WHAT TO DO -> Starting with the line containing "#3f2e25; stroke-width: 27" and going on through the line containing "#ede4d3; stroke: #736559;", return the lines of the data below exactly, and only those.

RECORDS SHOWN ->
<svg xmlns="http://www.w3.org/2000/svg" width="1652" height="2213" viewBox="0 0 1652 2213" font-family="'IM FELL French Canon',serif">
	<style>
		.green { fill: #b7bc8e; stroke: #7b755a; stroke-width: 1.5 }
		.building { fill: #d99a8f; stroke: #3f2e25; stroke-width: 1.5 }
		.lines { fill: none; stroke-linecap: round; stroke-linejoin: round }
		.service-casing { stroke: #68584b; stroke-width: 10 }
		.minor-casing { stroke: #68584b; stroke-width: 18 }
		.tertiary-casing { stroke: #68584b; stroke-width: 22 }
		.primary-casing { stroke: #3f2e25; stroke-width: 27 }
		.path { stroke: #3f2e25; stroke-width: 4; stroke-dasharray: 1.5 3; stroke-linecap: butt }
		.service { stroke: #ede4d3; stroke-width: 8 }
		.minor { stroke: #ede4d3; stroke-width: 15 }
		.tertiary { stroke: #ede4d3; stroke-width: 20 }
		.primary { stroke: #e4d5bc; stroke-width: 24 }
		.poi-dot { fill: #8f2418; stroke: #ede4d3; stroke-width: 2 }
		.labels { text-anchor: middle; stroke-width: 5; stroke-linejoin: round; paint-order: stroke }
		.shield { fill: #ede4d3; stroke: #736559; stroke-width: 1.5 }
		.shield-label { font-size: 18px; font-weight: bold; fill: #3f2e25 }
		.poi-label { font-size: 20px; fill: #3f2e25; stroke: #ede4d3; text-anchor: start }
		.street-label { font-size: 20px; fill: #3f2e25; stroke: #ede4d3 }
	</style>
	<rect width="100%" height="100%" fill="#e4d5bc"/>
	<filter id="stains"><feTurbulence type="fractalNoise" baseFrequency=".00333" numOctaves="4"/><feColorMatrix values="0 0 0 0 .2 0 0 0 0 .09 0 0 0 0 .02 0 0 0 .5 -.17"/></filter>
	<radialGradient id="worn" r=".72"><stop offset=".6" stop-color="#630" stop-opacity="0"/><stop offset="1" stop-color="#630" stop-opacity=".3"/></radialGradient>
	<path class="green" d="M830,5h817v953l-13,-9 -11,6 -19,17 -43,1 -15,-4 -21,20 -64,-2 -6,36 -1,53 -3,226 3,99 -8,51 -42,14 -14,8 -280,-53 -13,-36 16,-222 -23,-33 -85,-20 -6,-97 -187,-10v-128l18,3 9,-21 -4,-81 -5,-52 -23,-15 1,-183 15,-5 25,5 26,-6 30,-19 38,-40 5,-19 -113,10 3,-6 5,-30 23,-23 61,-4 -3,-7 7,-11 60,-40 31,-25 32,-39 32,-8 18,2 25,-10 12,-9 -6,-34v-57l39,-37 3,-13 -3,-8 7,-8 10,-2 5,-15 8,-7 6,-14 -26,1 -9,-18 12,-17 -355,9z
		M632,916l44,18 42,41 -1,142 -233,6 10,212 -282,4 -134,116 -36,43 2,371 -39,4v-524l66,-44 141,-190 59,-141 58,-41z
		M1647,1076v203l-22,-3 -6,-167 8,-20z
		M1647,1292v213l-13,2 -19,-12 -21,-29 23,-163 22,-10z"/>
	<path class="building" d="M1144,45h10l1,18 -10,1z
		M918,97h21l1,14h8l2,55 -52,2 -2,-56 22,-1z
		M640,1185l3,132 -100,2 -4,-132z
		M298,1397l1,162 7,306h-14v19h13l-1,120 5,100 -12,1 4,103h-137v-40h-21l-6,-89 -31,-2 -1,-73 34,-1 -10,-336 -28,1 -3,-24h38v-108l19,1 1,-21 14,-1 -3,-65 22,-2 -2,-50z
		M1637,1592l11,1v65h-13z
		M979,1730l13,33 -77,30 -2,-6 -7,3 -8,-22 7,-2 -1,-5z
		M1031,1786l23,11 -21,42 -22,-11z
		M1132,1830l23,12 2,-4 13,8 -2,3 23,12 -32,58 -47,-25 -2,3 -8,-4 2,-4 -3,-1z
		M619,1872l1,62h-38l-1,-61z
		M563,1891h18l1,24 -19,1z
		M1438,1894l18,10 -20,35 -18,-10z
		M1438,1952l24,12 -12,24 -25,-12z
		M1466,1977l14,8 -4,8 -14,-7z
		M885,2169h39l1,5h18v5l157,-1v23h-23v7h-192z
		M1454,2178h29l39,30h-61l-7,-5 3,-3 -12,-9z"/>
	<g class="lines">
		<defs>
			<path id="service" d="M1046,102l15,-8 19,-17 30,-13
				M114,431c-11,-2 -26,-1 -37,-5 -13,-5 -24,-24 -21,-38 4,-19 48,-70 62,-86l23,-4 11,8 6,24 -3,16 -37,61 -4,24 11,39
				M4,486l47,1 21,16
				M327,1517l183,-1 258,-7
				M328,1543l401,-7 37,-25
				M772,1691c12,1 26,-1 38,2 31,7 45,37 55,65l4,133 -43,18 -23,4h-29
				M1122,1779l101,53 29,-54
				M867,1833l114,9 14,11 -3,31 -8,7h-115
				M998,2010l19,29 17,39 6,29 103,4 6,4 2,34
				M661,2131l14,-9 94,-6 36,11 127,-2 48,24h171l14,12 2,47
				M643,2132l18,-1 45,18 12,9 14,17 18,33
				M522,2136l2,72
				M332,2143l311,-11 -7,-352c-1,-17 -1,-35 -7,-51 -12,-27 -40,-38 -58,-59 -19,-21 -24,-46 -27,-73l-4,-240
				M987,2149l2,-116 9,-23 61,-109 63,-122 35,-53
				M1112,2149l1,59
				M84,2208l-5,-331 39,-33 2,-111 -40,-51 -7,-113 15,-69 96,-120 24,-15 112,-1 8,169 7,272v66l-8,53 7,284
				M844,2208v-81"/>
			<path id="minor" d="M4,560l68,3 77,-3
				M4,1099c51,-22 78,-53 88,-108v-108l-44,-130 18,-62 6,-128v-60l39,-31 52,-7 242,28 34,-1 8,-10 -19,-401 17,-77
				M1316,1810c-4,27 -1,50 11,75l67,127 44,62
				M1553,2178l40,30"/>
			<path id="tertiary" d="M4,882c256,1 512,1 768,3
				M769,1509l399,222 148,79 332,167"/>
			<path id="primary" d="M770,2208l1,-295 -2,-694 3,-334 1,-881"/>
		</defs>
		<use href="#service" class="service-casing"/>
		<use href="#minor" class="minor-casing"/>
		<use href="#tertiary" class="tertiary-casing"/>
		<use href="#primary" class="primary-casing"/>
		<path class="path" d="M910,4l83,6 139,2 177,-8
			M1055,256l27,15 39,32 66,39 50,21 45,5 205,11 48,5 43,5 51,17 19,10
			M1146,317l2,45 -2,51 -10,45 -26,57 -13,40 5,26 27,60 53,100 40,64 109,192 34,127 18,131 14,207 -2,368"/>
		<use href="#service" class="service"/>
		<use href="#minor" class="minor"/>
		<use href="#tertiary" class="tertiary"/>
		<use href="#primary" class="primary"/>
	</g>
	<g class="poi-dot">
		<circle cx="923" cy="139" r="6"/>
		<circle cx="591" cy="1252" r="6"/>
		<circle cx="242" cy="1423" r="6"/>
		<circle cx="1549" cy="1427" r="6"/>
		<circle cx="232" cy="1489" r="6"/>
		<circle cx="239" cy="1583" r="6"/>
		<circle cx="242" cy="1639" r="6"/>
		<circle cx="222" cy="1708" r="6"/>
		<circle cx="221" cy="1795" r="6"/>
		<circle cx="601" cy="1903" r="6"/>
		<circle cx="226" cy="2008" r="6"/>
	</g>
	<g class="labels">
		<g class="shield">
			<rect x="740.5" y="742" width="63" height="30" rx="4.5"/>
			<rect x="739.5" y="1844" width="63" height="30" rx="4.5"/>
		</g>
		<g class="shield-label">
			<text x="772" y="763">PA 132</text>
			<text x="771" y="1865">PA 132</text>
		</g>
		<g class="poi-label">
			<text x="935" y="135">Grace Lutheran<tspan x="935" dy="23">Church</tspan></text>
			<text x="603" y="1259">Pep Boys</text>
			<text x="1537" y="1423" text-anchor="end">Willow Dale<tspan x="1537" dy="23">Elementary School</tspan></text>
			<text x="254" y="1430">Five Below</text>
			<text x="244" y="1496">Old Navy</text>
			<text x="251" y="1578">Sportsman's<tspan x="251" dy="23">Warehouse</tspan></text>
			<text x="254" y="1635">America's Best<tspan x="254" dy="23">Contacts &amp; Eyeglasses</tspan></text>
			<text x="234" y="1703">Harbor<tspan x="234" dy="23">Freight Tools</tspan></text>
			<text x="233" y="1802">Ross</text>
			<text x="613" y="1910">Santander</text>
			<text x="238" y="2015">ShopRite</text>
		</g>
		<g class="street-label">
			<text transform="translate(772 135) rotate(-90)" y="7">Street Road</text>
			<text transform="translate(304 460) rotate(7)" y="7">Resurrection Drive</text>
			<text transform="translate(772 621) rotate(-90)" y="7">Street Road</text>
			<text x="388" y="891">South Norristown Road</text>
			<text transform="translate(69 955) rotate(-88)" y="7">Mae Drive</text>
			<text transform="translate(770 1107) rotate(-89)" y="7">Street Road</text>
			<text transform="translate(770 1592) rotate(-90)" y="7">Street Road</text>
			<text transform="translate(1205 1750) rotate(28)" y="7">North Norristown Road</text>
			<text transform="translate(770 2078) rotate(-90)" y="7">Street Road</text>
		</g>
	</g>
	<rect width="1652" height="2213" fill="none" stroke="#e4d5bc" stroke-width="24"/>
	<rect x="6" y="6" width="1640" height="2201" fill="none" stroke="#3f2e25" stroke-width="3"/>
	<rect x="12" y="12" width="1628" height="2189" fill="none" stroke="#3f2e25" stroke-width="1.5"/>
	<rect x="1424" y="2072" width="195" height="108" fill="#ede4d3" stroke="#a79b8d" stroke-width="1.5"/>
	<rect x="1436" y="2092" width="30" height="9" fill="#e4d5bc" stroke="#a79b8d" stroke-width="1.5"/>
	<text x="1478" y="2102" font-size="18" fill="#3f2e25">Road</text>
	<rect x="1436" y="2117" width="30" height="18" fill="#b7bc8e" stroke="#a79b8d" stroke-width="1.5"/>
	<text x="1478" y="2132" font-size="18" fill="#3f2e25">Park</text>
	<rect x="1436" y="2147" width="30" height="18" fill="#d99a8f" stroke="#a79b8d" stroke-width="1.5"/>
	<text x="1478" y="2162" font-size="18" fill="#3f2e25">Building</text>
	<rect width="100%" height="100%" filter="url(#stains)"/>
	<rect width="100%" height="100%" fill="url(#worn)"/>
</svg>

RESPONSE BELOW ->
		.primary-casing { stroke: #3f2e25; stroke-width: 27 }
		.path { stroke: #3f2e25; stroke-width: 4; stroke-dasharray: 1.5 3; stroke-linecap: butt }
		.service { stroke: #ede4d3; stroke-width: 8 }
		.minor { stroke: #ede4d3; stroke-width: 15 }
		.tertiary { stroke: #ede4d3; stroke-width: 20 }
		.primary { stroke: #e4d5bc; stroke-width: 24 }
		.poi-dot { fill: #8f2418; stroke: #ede4d3; stroke-width: 2 }
		.labels { text-anchor: middle; stroke-width: 5; stroke-linejoin: round; paint-order: stroke }
		.shield { fill: #ede4d3; stroke: #736559; stroke-width: 1.5 }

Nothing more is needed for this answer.